Shell heeft als multinational te maken met veel verschillende wetgevingen. Een breed opgezet managementsysteem biedt ondersteuning en zorgt ervoor dat het gevaarlijke stoffenbeleid op elke Shell-locatie hetzelfde wordt uitgevoerd. “In het managementsysteem volgen we een protocol hoe we data over stoffen verzamelen en hoe we die prioriteren naar de mate van gevaar”, legt Margreet uit.

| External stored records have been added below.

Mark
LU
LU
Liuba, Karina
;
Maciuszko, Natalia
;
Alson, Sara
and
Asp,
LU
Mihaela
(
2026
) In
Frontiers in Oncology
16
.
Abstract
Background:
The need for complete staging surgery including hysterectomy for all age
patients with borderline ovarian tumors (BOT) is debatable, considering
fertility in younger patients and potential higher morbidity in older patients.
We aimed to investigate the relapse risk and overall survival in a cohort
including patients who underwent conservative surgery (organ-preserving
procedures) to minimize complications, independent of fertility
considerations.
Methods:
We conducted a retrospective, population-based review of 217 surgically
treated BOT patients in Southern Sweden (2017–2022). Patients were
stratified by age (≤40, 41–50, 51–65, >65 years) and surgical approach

Geregeld komt het voor dat de lokale wetgeving in het land andere voorschriften heeft. Soms eisen die landen dat Shell meer informatie verzamelt, deze op een andere wijze documenteert of rapporteert. “In eerste instantie proberen we altijd de Shellstandaard te handhaven en in overleg met de overheden tot een oplossing te komen. Vaak helpt het door ze mee te laten kijken welke stappen je neemt om zaken te onderbouwen. Maar uiteraard is de lokale wetgeving in een land leidend. Komen we er samen niet uit, dan moeten we toch concessies doen”, ervaart Margreet.  “Soms heeft dat tot gevolg dat je dubbele systemen in stand moet houden, zoals in Engeland. Daar verzamelen we data voor chemical risk assessments van de overheid. We rapporteren dat echter op een andere wijze in ons systeem dan dat zij voorstaan.”

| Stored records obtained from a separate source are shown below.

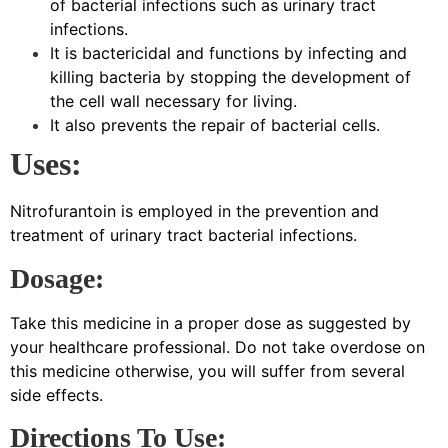
of bacterial infections such as urinary tract
infections.
It is bactericidal and functions by infecting and
killing bacteria by stopping the development of
the cell wall necessary for living.
It also prevents the repair of bacterial cells.
Uses:
Nitrofurantoin is employed in the prevention and
treatment of urinary tract bacterial infections.
Dosage:
Take this medicine in a proper dose as suggested by
your healthcare professional. Do not take overdose on
this medicine otherwise, you will suffer from several
side effects.
Directions To Use:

Arbeidshygiënisten brengen ook de gevaren in kaart van werkzaamheden die minder vaak voorkomen, zoals het betreden van een opslagtank

Mondiale grenswaarden

Shell heeft voor een aantal prioritaire stoffen zelf een interne bedrijfsgrenswaarde opgesteld die zijn vastgelegd in het managementsysteem. “Die bedrijfsgrenswaarden zijn wereldwijd voor elke vestiging hetzelfde”, verduidelijkt Margreet. “In bijna alle gevallen zitten we minimaal op gelijk niveau of onder de grenswaarde die een land voorschrijft.”

Margreet vertelt dat grenswaarden mondiaal uiteenlopen, omdat commissies die overheden adviseren wetenschappelijk onderzoek verschillend interpreteren. “In Nederland ligt de blootstelling voor zwavelwaterstof bijvoorbeeld veel lager dan in Noord-Amerika, terwijl het is gebaseerd op hetzelfde wetenschappelijk onderzoek met dezelfde data. Dat heeft te maken met de veiligheidsfactoren die worden ingezet om te komen tot een grenswaarde en welke studies je laat meewegen”, aldus de manager arbeidshygiëne. “Daarom maken we ons vanuit Shell met brancheorganisaties sterk voor uniforme Europese grenswaarden. Hopelijk vormen ze ooit de opmaat voor wereldwijde, wetenschappelijk onderbouwde grenswaarden.”

Dialoog

Margreet praat met passie over haar beroep. Ze vindt dat de rol van arbeidshygiënisten vaak onderschat wordt. “Het is niet alleen de persoon die meetapparatuur bedient. Met metingen an sich bereik je niets. Het gaat er juist om in dialoog te gaan met mensen op de werkvloer. Wat doe je precies? Hoe gaat dat? Heb je zorgen? Terugkoppelen van de resultaten en weer in overleg treden. Als arbeidshygiënist moet je trots zijn op waarom jij dit vak belangrijk vindt. Dat is de enige manier om ook de ander mee te krijgen op weg naar het realiseren van een ‘Goal Zero’-beleid.”